Laundry Day | album 54
She looked behind her and saw her future,
the passions of her youth,
tempered by unspoken contracts signed.
Somehow, the whole wide world ahead became
pink and green floral wallpaper,
dinner on the table by 5,
laundry on the line on Tuesdays,
pressed pillow cases and stacks of neatly folded diapers.
Ever so slowly, the requisites of life took their place,
and her dreams
like leaves fell gently from the tree,
so quietly and calmly,
that not even she noticed
when they fell to the ground.
This poem is grounded in a conversation I had with my mother. She had recently been diagnosed with pancreatic cancer and I had gone back home to be with her. One afternoon, she wistfully shared her youthful dream to go into politics but quickly reminded me, " Back then the only choices for women were housewife, secretary, teacher or nurse so I became a secretary and a housewife.
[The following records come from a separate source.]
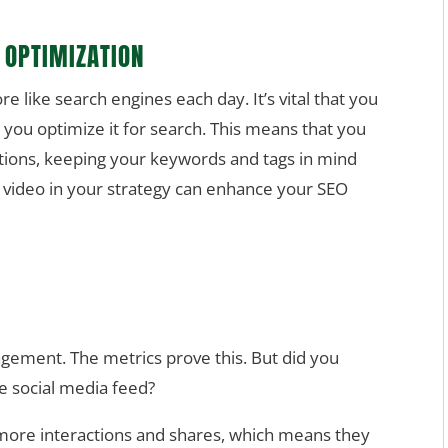
 OPTIMIZATION
 like search engines each day. It’s vital that you
 you optimize it for search. This means that you
tions, keeping your keywords and tags in mind
g video in your strategy can enhance your SEO
gement. The metrics prove this. But did you
he social media feed?
 more interactions and shares, which means they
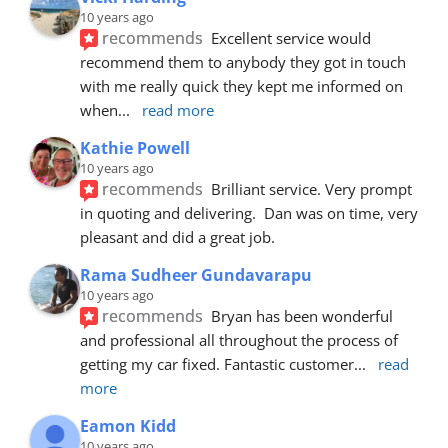
10 years ago
recommends
Excellent service would 
recommend them to anybody they got in touch 
with me really quick they kept me informed on 
when
... 
read more
Kathie Powell
10 years ago
recommends
Brilliant service. Very prompt 
in quoting and delivering.  Dan was on time, very 
pleasant and did a great job.
Rama Sudheer Gundavarapu
10 years ago
recommends
Bryan has been wonderful 
and professional all throughout the process of 
getting my car fixed. Fantastic customer
... 
read 
more
Eamon Kidd
10 years ago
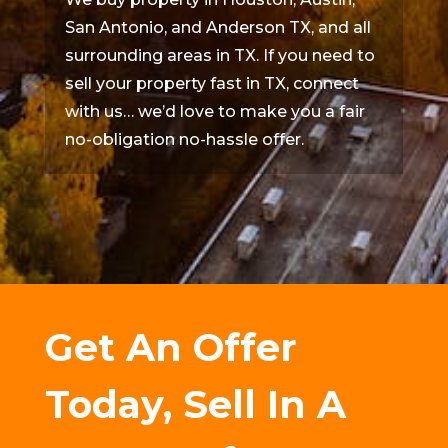
San Antonio, and Anderson TX, and all
surrounding areas in TX. If you need to
sell your property fast in TX, connect
with us… we’d love to make you a fair
no-obligation no-hassle offer.
Get An Offer
Today, Sell In A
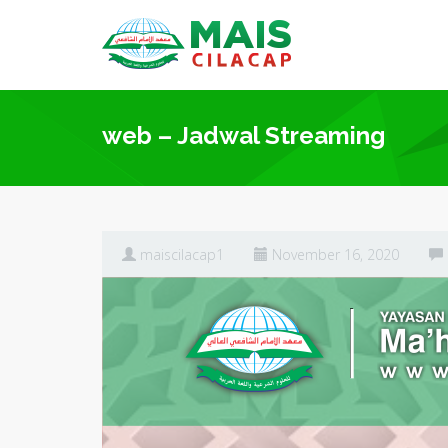
web – Jadwal Streaming
maiscilacap1
November 16, 2020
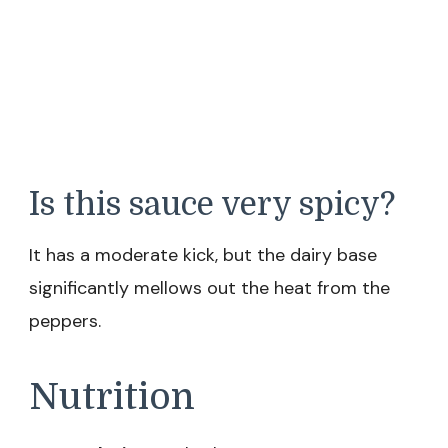
Is this sauce very spicy?
It has a moderate kick, but the dairy base
significantly mellows out the heat from the
peppers.
Nutrition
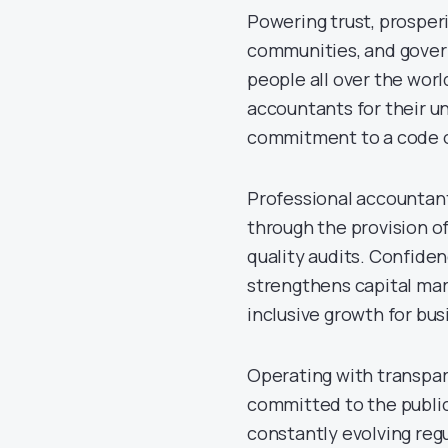
Powering trust, prosperi
communities, and govern
people all over the worl
accountants for their un
commitment to a code o
Professional accountants
through the provision of
quality audits. Confide
strengthens capital mar
inclusive growth for bu
Operating with transpar
committed to the public
constantly evolving reg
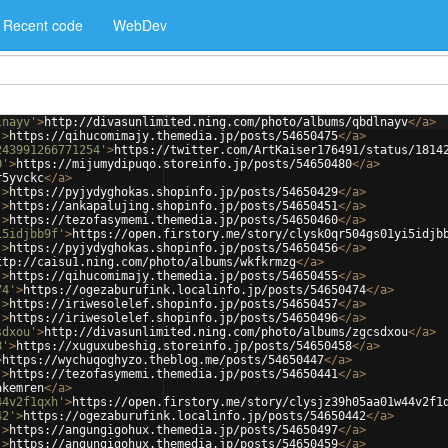
Recent code
WebDev
lnayv'
>
http://divasunlimited.ning.com/photo/albums/qbdlnayv
</
a
>
'
>
https://qihucomimajy.themedia.jp/posts/54650475
</
a
>
243991266771254'
>
https://twitter.com/ArtKaiser176491/status/1814
0'
>
https://mijumydipuqo.storeinfo.jp/posts/54650480
</
a
>
r5yvckc
</
a
>
'
>
https://pyjydyghokas.shopinfo.jp/posts/54650429
</
a
>
'
>
https://ankapalujing.shopinfo.jp/posts/54650451
</
a
>
'
>
https://tezofasymemi.themedia.jp/posts/54650460
</
a
>
i5idjbb9f'
>
https://open.firstory.me/story/clysk0qr504gs01yi5idjb
'
>
https://pyjydyghokas.shopinfo.jp/posts/54650456
</
a
>
ttp://caisu1.ning.com/photo/albums/wkfkrmzg
</
a
>
'
>
https://qihucomimajy.themedia.jp/posts/54650455
</
a
>
74'
>
https://ogezaburufink.localinfo.jp/posts/54650474
</
a
>
'
>
https://iriwesolelef.shopinfo.jp/posts/54650457
</
a
>
'
>
https://iriwesolelef.shopinfo.jp/posts/54650496
</
a
>
sdxou'
>
http://divasunlimited.ning.com/photo/albums/zgcsdxou
</
a
>
8'
>
https://xuguxubeshig.storeinfo.jp/posts/54650458
</
a
>
>
https://wychuqoghyzo.theblog.me/posts/54650447
</
a
>
'
>
https://tezofasymemi.themedia.jp/posts/54650441
</
a
>
akemren
</
a
>
44v2f1qxh'
>
https://open.firstory.me/story/clysjz39h05aa01w44v2f1
42'
>
https://ogezaburufink.localinfo.jp/posts/54650442
</
a
>
'
>
https://angungigohux.themedia.jp/posts/54650497
</
a
>
'
>
https://angungigohux.themedia.jp/posts/54650459
</
a
>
I am so glad you girls have more choices." I left her that afternoon and went to Amsterdam for the week for an exhibition. The night of my opening she unexpectedly fell into a coma. I returned the next day and after a 30 hour journey home she passed soon after I arrived. Our last conversation that afternoon turned out to be the last conversation. This poem is dedicated to her with a heart full of gratitude for instilling in her daughters that we could do whatever we wanted when we grew up. Now, I know why it was so important to her.